§ **Task prompt**
Each record below should be reproduced as it is written, with pictures left out entirely.

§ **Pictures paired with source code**
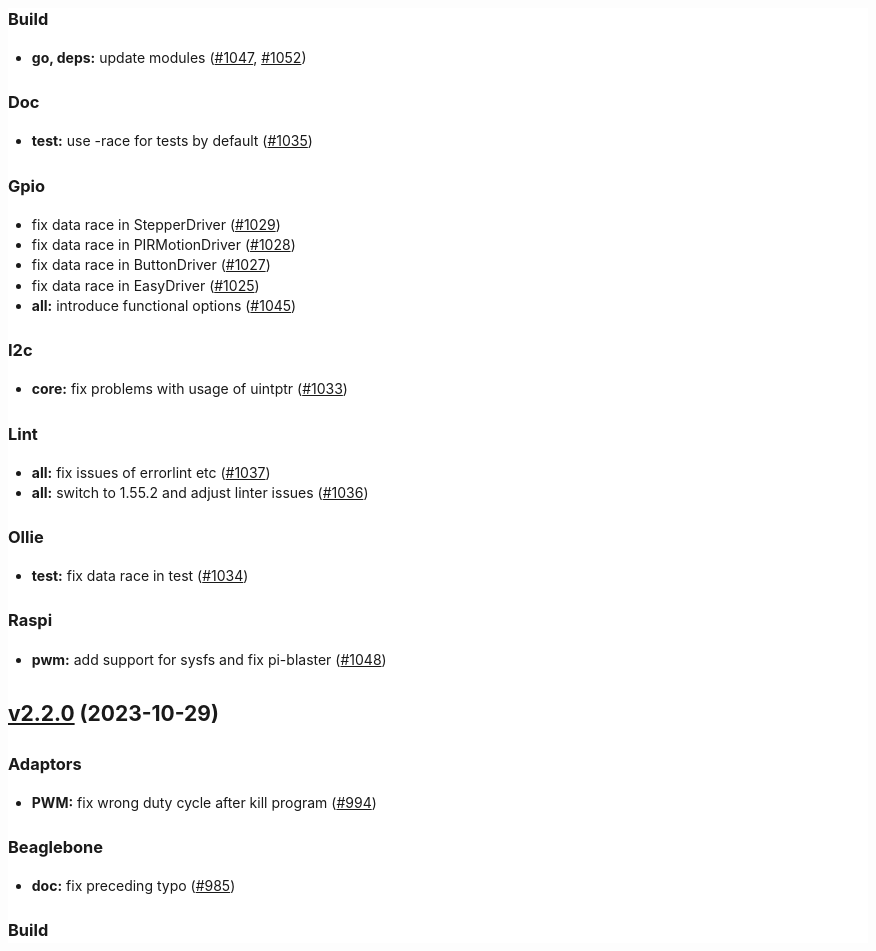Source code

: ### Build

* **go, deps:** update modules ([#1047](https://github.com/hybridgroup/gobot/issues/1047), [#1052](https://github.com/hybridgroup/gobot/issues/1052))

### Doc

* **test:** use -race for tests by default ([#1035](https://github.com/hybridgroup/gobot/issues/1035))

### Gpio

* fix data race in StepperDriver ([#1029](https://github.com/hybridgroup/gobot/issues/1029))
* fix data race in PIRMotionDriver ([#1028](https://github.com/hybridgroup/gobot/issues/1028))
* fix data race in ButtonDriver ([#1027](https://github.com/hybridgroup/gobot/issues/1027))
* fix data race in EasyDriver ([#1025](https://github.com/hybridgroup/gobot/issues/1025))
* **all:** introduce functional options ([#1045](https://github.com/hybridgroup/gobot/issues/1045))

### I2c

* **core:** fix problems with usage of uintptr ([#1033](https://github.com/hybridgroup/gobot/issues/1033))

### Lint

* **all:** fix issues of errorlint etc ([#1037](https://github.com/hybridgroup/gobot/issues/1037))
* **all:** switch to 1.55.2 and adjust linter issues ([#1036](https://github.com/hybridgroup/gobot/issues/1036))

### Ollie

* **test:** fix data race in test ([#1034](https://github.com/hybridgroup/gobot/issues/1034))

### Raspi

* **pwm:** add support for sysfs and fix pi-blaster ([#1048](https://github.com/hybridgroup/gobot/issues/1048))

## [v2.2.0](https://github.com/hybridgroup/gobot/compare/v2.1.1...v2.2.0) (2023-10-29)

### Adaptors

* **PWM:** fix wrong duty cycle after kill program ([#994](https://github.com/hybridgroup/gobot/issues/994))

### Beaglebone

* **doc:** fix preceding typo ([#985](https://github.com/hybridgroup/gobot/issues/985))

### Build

§ **Result of the exercise**
Source code

: ### Build

* **go, deps:** update modules ([#1047](https://github.com/hybridgroup/gobot/issues/1047), [#1052](https://github.com/hybridgroup/gobot/issues/1052))

### Doc

* **test:** use -race for tests by default ([#1035](https://github.com/hybridgroup/gobot/issues/1035))

### Gpio

* fix data race in StepperDriver ([#1029](https://github.com/hybridgroup/gobot/issues/1029))
* fix data race in PIRMotionDriver ([#1028](https://github.com/hybridgroup/gobot/issues/1028))
* fix data race in ButtonDriver ([#1027](https://github.com/hybridgroup/gobot/issues/1027))
* fix data race in EasyDriver ([#1025](https://github.com/hybridgroup/gobot/issues/1025))
* **all:** introduce functional options ([#1045](https://github.com/hybridgroup/gobot/issues/1045))

### I2c

* **core:** fix problems with usage of uintptr ([#1033](https://github.com/hybridgroup/gobot/issues/1033))

### Lint

* **all:** fix issues of errorlint etc ([#1037](https://github.com/hybridgroup/gobot/issues/1037))
* **all:** switch to 1.55.2 and adjust linter issues ([#1036](https://github.com/hybridgroup/gobot/issues/1036))

### Ollie

* **test:** fix data race in test ([#1034](https://github.com/hybridgroup/gobot/issues/1034))

### Raspi

* **pwm:** add support for sysfs and fix pi-blaster ([#1048](https://github.com/hybridgroup/gobot/issues/1048))

## [v2.2.0](https://github.com/hybridgroup/gobot/compare/v2.1.1...v2.2.0) (2023-10-29)

### Adaptors

* **PWM:** fix wrong duty cycle after kill program ([#994](https://github.com/hybridgroup/gobot/issues/994))

### Beaglebone

* **doc:** fix preceding typo ([#985](https://github.com/hybridgroup/gobot/issues/985))

### Build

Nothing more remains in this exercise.